Sacramento County district attorney Anne Marie Schubert claimed that “rogue prosecutors” in California have been incentivizing offenders to perpetrate crimes with their relaxed penalty policies.
“This is just yet another example of the chaos that we’re seeing here in California and the violence,” Sacramento County DA Anne Marie Schubert told Fox & Friends on Friday. “And it’s not just that, it’s the fact that we’ve got a tsunami of poor public policies, and you’ve got rogue prosecutors that are not holding people accountable to the fullest extent of the law that we can.”
Progressive prosecutors in major cities have come under fire recently for passing policies that seem likely to embolden criminals even as violence and crime rates mount.
Schubert specifically targeted Los Angeles prosecutor George Gascon and San Francisco prosecutor Chesa Boudin. She said their tough-on-crime posturing is a façade, backed mostly by rhetoric rather than action.
“When they try to talk tough, it’s really just a show because when you actually follow them through with those cases, what we’re seeing is that they’re really not being tough on crime, they’re not holding people accountable,” she added.

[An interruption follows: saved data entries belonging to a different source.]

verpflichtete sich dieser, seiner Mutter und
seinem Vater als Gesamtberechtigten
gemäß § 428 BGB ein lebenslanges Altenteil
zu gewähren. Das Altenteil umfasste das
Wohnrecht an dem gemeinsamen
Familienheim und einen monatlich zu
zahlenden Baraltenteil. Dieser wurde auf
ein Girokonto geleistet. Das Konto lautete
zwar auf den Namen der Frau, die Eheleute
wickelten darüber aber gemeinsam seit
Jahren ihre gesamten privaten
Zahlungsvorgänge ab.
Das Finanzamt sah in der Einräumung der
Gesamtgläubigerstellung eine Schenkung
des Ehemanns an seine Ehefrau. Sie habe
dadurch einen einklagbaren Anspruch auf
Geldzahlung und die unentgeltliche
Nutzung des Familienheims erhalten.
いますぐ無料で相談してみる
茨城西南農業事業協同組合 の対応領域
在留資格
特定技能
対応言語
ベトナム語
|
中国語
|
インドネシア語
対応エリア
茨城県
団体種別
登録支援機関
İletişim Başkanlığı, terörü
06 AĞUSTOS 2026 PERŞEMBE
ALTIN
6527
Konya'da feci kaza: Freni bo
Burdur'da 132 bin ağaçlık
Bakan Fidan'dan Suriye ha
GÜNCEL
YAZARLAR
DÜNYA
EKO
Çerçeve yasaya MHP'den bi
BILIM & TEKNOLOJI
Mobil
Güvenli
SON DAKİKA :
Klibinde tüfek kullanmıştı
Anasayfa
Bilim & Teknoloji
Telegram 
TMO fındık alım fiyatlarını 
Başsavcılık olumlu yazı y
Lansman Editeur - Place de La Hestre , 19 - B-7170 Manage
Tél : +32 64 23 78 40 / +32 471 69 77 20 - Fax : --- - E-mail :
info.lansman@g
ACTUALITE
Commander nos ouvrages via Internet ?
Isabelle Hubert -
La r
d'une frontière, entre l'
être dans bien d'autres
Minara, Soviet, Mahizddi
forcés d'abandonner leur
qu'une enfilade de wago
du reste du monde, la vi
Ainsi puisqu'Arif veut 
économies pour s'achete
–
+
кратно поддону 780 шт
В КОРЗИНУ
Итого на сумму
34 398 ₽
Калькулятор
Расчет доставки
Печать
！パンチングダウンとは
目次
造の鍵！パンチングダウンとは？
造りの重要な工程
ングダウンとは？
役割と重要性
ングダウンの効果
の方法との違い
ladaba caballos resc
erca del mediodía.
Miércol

She slammed Gascon for enacting rules that let offenders back onto the streets within a certain time window regardless of whether they committed felonies or more minor crimes.

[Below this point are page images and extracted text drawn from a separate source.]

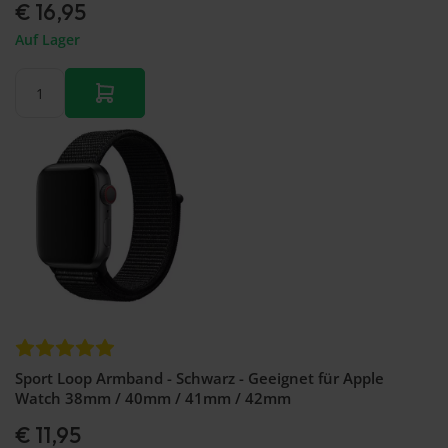
€ 16,95
Auf Lager
Sport Loop Armband - Schwarz - Geeignet für Apple
Watch 38mm / 40mm / 41mm / 42mm
€ 11,95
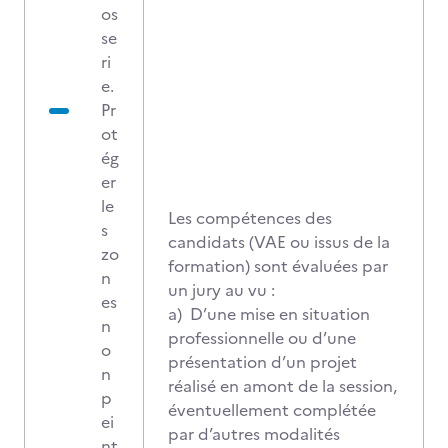
os
se
ri
e.
Pr
ot
ég
er
le
Les compétences des
s
candidats (VAE ou issus de la
zo
formation) sont évaluées par
n
un jury au vu :
es
a) D’une mise en situation
n
professionnelle ou d’une
o
présentation d’un projet
n
réalisé en amont de la session,
p
éventuellement complétée
ei
par d’autres modalités
nt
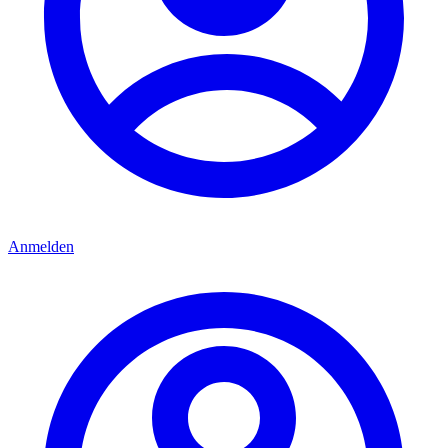
Anmelden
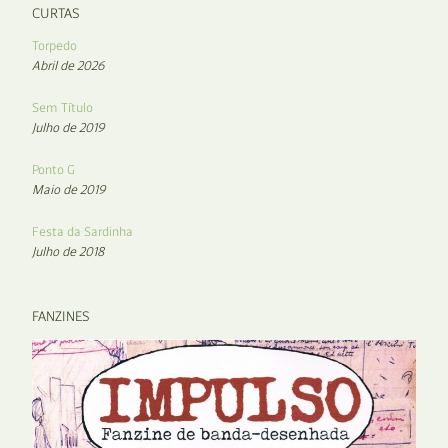
CURTAS
Torpedo
Abril de 2026
Sem Título
Julho de 2019
Ponto G
Maio de 2019
Festa da Sardinha
Julho de 2018
FANZINES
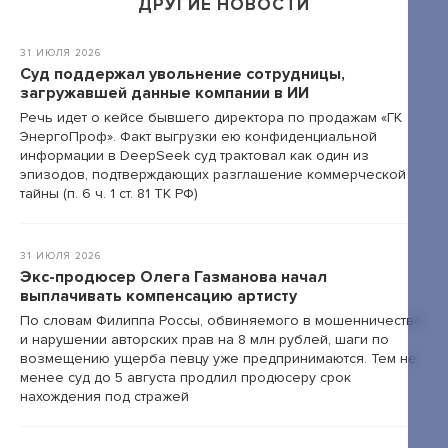
ДРУГИЕ НОВОСТИ
+7 495 789-00-47
31 ИЮЛЯ 2026
Суд поддержал увольнение сотрудницы,
загружавшей данные компании в ИИ
Речь идет о кейсе бывшего директора по продажам «ГК
ЭнергоПроф». Факт выгрузки ею конфиденциальной
информации в DeepSeek суд трактовал как один из
эпизодов, подтверждающих разглашение коммерческой
тайны (п. 6 ч. 1 ст. 81 ТК РФ)
31 ИЮЛЯ 2026
Экс-продюсер Олега Газманова начал
выплачивать компенсацию артисту
По словам Филиппа Россы, обвиняемого в мошенничестве
и нарушении авторских прав на 8 млн рублей, шаги по
возмещению ущерба певцу уже предпринимаются. Тем не
менее суд до 5 августа продлил продюсеру срок
нахождения под стражей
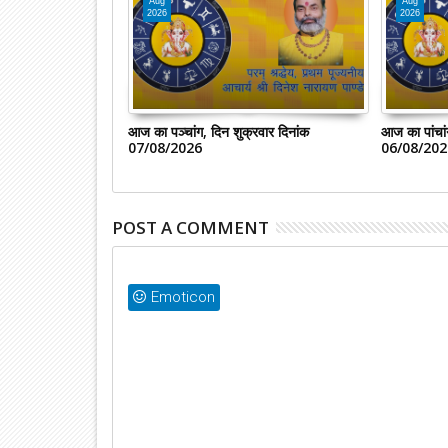
Aug
Aug
2026
2026
र ,दिनांक
आज का पञ्चांग, दिन शुक्रवार दिनांक
आज का पांचांग
07/08/2026
06/08/202
POST A COMMENT
Emoticon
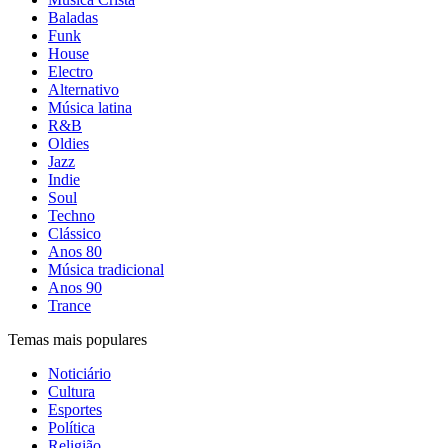
Baladas
Funk
House
Electro
Alternativo
Música latina
R&B
Oldies
Jazz
Indie
Soul
Techno
Clássico
Anos 80
Música tradicional
Anos 90
Trance
Temas mais populares
Noticiário
Cultura
Esportes
Política
Religião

“So for instance, in Los Angeles, you’ve got a district attorney who acts like he wants to hold people accountable, yet he won’t file things like special circumstances. He thinks people should get out of prison after 15 years, no matter what they’ve done. You’ve got murderers in prison that are toasting Gascon, celebrating that they’re going to get out of prison early. So these are the types of things that these policies, these prosecutors are doing. We are emboldening criminals to really commit even more crime,” Schubert said.
She said California citizens are growing weary of the rampant crime, between the organized shoplifting heists, follow-home robberies, stabbing incidents, and a general dramatic spike in homicides. They need to demand leadership that will enforce rule of law and foster safe communities, she said.

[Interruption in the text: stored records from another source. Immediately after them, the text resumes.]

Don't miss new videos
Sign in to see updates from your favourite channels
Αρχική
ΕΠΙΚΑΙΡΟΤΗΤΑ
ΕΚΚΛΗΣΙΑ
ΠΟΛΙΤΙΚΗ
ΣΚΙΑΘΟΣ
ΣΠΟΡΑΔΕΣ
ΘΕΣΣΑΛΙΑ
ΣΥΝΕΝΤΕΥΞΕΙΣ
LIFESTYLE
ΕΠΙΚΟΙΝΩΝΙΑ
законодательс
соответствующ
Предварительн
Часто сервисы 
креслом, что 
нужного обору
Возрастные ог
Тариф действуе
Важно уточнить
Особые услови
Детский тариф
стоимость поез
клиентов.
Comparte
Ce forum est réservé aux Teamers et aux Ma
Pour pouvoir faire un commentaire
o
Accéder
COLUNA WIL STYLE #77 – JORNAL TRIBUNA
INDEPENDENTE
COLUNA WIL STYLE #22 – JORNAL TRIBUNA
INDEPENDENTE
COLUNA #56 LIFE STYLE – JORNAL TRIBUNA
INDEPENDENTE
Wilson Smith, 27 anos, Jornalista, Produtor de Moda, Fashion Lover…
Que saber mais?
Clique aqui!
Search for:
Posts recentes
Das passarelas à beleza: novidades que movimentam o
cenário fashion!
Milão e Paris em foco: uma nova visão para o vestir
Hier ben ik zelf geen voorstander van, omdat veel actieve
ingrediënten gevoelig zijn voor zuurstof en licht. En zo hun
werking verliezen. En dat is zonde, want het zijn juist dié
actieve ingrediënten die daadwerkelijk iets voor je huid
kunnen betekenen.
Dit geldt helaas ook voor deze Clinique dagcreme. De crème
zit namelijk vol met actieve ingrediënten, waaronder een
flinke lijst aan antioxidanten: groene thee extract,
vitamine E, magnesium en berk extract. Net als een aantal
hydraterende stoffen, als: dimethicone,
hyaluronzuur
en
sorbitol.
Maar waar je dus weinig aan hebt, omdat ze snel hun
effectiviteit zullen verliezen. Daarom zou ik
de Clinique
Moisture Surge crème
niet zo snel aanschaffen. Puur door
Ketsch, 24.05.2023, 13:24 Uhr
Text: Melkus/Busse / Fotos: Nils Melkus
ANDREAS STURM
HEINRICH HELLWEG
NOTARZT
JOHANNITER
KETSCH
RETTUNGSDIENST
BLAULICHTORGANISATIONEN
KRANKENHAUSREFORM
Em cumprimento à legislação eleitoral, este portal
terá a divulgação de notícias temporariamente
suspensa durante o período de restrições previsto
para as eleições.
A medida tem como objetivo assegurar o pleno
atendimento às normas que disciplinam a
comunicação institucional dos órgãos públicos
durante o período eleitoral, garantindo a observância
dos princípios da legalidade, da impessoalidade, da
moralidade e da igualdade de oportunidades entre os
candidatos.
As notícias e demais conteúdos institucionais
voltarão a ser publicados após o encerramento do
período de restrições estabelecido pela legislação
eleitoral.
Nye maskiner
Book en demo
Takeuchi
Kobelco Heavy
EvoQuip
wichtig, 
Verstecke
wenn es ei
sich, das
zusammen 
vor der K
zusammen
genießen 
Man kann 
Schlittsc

On the other coast in New York City, Manhattan’s new progressive district attorney Alvin Bragg received a lot of heat recently for arguing in a memo to his office that the “decriminalization/non prosecution” of crimes, such as resisting arrest and interfering with an arrest and prostitution, “will make us safer.”
He later backtracked on his statement, apologizing for any confusion it may have caused and clarifying that all robberies involving a gun will be prosecuted as a felony in the city.